Pierre Agostini, Ferenc Krausz and Anne L’Huillier will get the Nobel Prize in Physics for their experiments, which gave humanity new tools for exploring the world of electrons inside atoms and molecules.
The trio have demonstrated a way to create extremely short pulses of light that can be used to measure the rapid processes in which electrons move or change energy.
Fast-moving events flow into each other when perceived by humans, just like a film that consists of still images is perceived as continual movement.

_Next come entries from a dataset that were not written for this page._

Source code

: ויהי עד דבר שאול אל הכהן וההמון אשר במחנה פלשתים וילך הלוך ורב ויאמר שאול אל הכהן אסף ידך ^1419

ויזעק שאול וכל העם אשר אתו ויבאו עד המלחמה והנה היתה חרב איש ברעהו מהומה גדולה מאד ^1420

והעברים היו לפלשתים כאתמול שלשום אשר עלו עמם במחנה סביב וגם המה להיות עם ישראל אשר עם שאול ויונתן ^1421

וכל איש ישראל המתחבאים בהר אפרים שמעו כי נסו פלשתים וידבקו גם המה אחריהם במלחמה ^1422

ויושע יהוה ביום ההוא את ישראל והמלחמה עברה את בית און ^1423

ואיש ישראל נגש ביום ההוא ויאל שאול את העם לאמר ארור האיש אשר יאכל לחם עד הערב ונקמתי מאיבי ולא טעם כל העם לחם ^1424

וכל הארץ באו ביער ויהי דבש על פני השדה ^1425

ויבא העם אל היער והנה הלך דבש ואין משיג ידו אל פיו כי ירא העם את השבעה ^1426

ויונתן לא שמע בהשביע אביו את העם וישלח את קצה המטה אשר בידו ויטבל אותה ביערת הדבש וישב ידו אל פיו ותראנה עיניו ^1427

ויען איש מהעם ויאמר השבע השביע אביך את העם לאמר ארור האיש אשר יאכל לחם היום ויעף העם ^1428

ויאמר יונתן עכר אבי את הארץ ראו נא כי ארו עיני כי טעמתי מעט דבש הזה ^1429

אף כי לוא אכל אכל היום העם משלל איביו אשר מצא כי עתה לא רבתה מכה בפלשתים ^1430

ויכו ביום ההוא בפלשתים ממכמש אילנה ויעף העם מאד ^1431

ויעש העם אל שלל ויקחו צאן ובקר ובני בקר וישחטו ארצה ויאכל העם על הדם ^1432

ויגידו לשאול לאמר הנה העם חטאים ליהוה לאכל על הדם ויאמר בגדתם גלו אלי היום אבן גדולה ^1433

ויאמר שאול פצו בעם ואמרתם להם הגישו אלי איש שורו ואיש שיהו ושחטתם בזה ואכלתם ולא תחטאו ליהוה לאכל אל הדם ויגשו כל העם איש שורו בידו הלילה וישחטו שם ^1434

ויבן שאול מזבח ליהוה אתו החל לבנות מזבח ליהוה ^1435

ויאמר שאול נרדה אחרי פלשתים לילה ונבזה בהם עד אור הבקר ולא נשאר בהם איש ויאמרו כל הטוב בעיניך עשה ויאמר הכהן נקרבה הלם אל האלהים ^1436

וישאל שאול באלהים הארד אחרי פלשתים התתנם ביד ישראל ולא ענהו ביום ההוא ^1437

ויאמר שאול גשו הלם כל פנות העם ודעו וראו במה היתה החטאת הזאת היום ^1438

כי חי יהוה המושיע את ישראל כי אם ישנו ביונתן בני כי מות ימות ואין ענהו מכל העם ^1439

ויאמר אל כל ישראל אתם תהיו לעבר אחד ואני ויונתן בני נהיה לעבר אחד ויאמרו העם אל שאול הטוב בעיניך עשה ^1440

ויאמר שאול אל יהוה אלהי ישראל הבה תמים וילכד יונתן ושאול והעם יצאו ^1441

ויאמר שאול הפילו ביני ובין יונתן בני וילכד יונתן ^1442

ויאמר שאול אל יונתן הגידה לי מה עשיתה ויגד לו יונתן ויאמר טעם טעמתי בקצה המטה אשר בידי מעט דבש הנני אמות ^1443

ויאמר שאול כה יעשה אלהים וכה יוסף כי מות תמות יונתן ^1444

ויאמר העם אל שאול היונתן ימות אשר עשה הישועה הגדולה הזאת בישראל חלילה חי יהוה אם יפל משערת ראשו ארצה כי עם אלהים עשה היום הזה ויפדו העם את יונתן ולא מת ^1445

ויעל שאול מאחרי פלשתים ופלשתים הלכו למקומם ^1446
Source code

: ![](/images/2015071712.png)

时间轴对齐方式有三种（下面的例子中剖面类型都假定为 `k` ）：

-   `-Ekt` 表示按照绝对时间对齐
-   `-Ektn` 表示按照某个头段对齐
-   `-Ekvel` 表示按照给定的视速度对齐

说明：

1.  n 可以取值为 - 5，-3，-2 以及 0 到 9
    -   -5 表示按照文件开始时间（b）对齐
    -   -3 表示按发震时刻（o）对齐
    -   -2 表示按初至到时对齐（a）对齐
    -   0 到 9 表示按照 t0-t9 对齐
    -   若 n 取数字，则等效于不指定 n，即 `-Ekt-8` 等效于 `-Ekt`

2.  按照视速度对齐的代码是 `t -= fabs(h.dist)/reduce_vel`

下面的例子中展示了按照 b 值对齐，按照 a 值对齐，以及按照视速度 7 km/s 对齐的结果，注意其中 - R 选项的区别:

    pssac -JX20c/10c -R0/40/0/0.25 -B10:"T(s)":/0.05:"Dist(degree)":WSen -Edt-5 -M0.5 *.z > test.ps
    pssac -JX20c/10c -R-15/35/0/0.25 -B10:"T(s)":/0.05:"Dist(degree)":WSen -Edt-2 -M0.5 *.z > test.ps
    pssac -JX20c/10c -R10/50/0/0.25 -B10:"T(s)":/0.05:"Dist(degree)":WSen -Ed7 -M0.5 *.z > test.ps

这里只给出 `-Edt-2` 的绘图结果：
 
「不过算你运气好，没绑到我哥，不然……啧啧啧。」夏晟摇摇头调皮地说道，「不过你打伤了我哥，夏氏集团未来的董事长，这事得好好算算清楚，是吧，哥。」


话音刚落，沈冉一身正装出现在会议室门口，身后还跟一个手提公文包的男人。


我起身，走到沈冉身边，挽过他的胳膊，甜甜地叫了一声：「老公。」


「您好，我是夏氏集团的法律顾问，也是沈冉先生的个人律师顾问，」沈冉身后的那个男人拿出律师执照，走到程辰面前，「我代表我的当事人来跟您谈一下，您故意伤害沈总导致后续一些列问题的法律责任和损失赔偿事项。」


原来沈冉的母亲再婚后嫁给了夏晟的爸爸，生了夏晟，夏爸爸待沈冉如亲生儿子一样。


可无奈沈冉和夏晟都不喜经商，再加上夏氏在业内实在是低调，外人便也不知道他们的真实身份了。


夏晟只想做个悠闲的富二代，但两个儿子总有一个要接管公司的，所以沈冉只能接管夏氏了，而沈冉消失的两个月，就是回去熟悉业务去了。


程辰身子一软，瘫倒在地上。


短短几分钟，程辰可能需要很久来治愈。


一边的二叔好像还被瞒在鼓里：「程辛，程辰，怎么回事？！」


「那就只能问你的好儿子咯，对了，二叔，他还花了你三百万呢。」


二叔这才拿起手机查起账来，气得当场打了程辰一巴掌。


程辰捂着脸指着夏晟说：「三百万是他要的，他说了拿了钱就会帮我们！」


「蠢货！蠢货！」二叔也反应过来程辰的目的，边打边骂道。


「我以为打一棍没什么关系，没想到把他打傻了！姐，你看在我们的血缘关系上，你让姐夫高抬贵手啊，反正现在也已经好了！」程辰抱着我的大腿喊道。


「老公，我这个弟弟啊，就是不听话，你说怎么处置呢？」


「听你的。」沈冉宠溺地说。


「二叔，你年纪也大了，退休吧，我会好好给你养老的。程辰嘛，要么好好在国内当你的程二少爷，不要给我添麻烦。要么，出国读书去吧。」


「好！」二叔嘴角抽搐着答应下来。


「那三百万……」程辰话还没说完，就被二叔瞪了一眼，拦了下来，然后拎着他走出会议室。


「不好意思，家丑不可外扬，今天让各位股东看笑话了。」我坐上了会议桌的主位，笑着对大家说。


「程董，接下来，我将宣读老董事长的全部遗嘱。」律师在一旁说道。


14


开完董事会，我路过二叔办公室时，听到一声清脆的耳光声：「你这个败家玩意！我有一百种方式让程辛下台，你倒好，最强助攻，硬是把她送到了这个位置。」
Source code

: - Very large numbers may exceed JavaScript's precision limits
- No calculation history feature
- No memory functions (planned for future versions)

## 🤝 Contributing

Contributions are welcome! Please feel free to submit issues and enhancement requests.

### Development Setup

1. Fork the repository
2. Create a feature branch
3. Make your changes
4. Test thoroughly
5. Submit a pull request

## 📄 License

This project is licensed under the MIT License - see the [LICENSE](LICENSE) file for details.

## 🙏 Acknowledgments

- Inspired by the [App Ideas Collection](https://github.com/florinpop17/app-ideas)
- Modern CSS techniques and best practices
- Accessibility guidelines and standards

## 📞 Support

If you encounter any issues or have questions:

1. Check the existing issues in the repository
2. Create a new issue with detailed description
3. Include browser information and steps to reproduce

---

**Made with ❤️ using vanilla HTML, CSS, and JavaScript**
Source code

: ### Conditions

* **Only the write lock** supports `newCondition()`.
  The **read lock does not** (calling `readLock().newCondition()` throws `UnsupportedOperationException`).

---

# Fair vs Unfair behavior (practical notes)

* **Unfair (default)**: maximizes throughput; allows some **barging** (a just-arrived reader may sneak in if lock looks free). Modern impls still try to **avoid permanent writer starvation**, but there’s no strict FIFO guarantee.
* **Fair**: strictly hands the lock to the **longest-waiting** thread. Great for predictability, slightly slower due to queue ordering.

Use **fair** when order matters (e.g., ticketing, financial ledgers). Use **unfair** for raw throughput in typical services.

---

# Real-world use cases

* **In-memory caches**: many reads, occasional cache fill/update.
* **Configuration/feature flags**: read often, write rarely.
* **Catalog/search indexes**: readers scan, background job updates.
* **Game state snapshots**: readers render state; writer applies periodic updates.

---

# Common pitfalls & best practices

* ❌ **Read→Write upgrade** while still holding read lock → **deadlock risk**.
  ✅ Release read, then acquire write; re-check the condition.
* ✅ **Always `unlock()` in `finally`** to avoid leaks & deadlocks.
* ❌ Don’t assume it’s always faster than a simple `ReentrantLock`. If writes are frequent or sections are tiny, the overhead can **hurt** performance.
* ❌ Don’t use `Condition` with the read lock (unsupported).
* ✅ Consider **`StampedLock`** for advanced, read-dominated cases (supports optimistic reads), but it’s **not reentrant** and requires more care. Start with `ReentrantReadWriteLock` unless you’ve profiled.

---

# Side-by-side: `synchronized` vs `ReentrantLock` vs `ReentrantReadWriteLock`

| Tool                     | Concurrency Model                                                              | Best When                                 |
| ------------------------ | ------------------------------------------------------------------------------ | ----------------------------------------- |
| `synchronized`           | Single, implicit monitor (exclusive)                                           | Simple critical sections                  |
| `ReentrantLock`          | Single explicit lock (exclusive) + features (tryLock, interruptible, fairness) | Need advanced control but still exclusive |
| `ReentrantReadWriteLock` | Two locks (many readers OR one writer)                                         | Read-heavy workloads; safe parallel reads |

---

"If we want to investigate really brief events, we need special technology. In the world of electrons, changes occur in a few tenths of an attosecond – an attosecond is so short that there are as many in one second as there have been seconds since the birth of the universe," read a statement issued by The Royal Swedish Academy of Sciences.
The laureates’ experiments have produced pulses of light so short that they are measured in attoseconds, thus demonstrating that these pulses can be used to provide images of processes inside atoms and molecules.
In 2001, Pierre Agostini succeeded in producing and investigating a series of consecutive light pulses, in which each pulse lasted just 250 attoseconds. At the same time, Ferenc Krausz was working with another type of experiment, one that made it possible to isolate a single light pulse that lasted 650 attoseconds.
The laureates’ contributions have enabled the investigation of processes that are so rapid they were previously impossible to follow.
“We can now open the door to the world of electrons. Attosecond physics gives us the opportunity to understand mechanisms that are governed by electrons. The next step will be utilising them,” says Eva Olsson, Chair of the Nobel Committee for Physics.